During Q1, Shoals Technologies revealed it would double its electrical balance of system manufacturing capacity with a new US facility, while inverter manufacturer SolarEdge increased shipments to the US from a production plant in Mexico to save on freight costs and reduce the impact of tariffs on imports.
In India, meanwhile, the country had around 18GW of module manufacturing capacity as of Q1, but JMK Research & Analytics forecasted that this figure would soar to 36GW by the end of 2023. The consultancy said India’s production-linked incentive scheme is a “major catalyst” for the country’s solar industry and is expected to incentivise about 40–50GW of module production capacity.

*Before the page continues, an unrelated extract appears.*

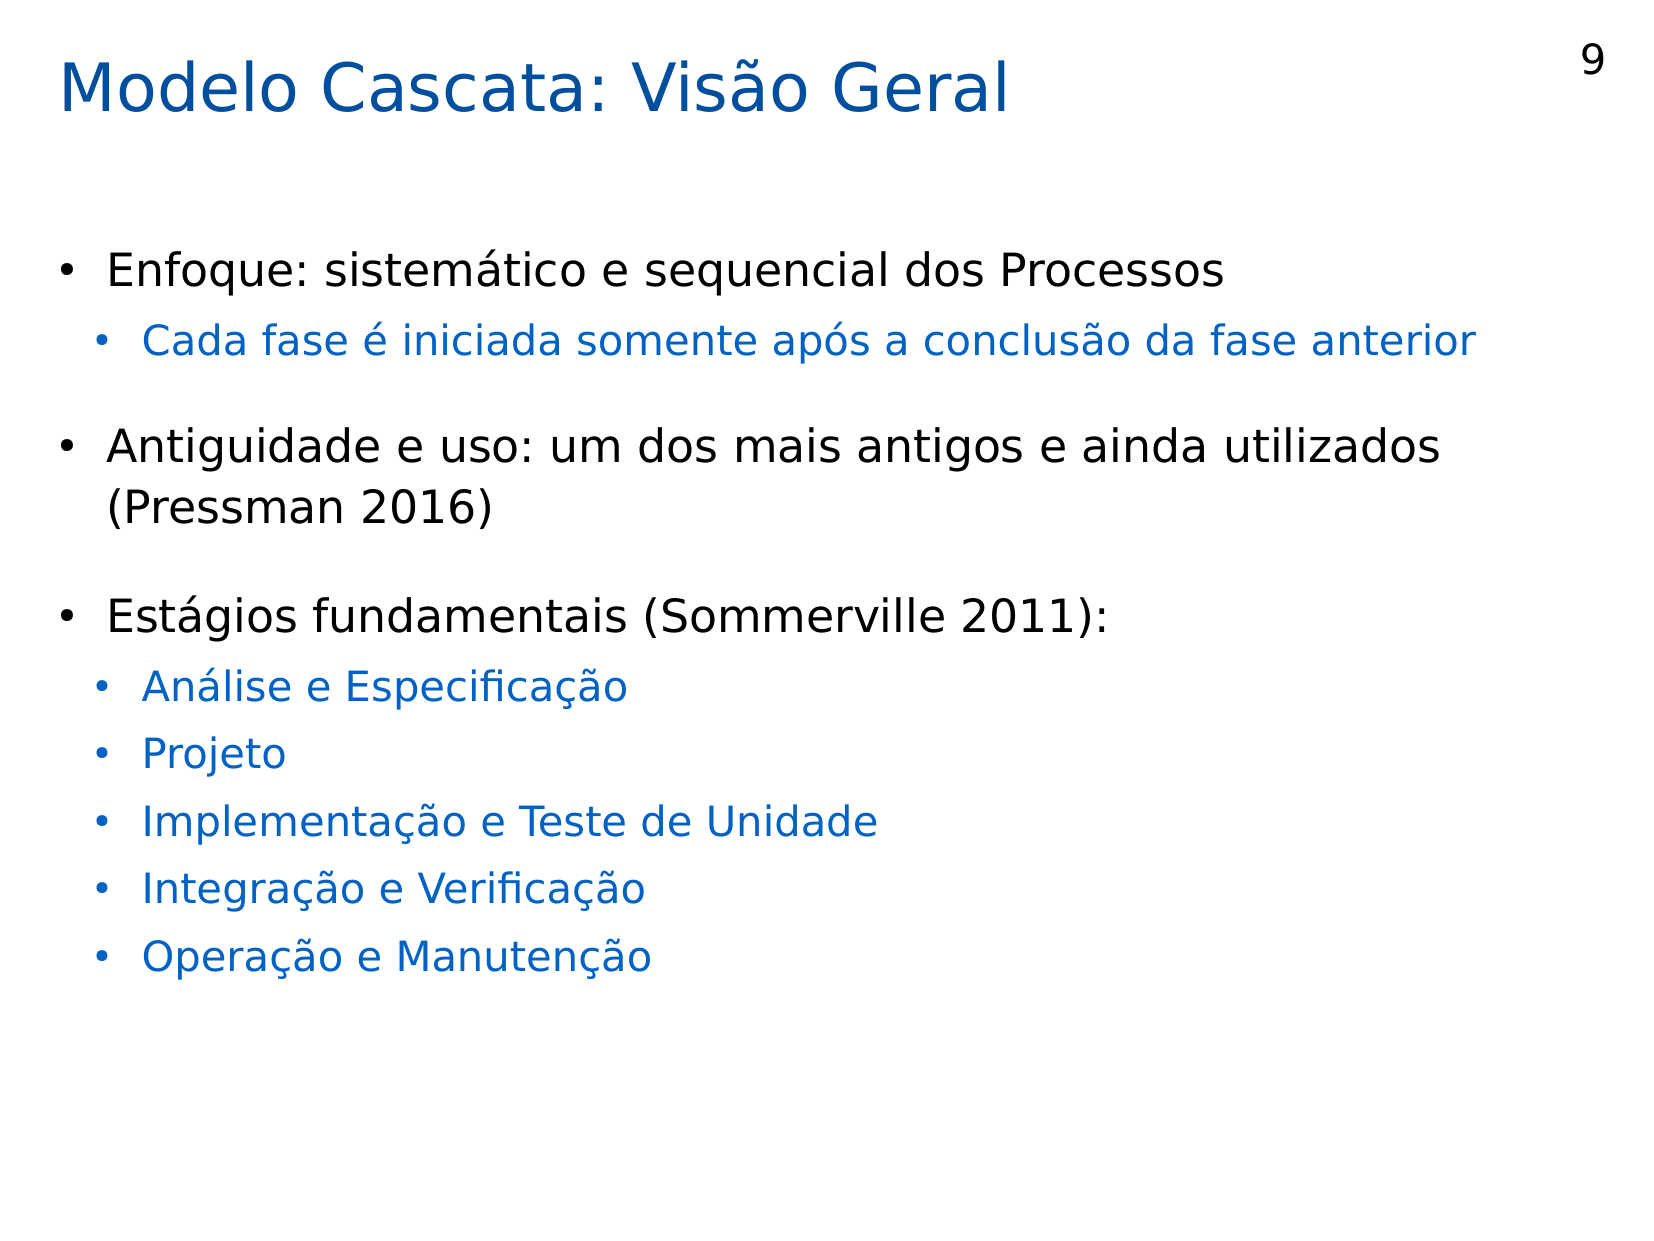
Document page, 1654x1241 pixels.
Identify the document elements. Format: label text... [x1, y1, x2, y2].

title Modelo Cascata: Visão Geral [59, 29, 1506, 148]
list Enfoque: sistemático e sequencial dos Processos Cada fase é iniciada somente após a conclusão da fase anterior Antiguidade e uso: um dos mais antigos e ainda utilizados (Pressman 2016) Estágios fundamentais (Sommerville 2011): Análise e Especificação Projeto Implementação e Teste de Unidade Integração e Verificação Operação e Manutenção [59, 236, 1595, 1211]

Additional support for domestic manufacturers was provided through India’s introduction of a 40% basic customs duty on solar modules and 25% duty on cells at the end of the quarter. One company looking to take advantage of the favourable policy environment was Vikram Solar, which revealed plans to set up a 2GW integrated cell and module manufacturing plant in India.
Alongside efforts to expand PV manufacturing, solar project construction accelerated in Europe as part of efforts to reduce Russian gas imports following Moscow’s invasion of Ukraine. The European Union (EU) said it would simplify renewables permitting as part of its REPowerEU strategy, aimed at reducing EU demand for Russian gas by two-thirds by the end of 2022. “Let’s dash into renewable energy at lightning speed,” EU climate policy chief Frans Timmermans said at the time.
With lengthy administrative procedures identified as one of the key obstacles for investments in renewables, the REPowerEU strategy promised to look at how regulatory bottlenecks could be eased to speed up renewables permitting and minimise the time for the rollout of projects and grid infrastructure improvements.
While Europe accelerated solar installs, deployment in the US would be hit by the Department of Commerce’s decision to investigate alleged circumvention of antidumping and countervailing duties by solar manufacturers in Cambodia, Malaysia, Thailand and Vietnam, a probe that send shockwaves across the industry throughout 2022.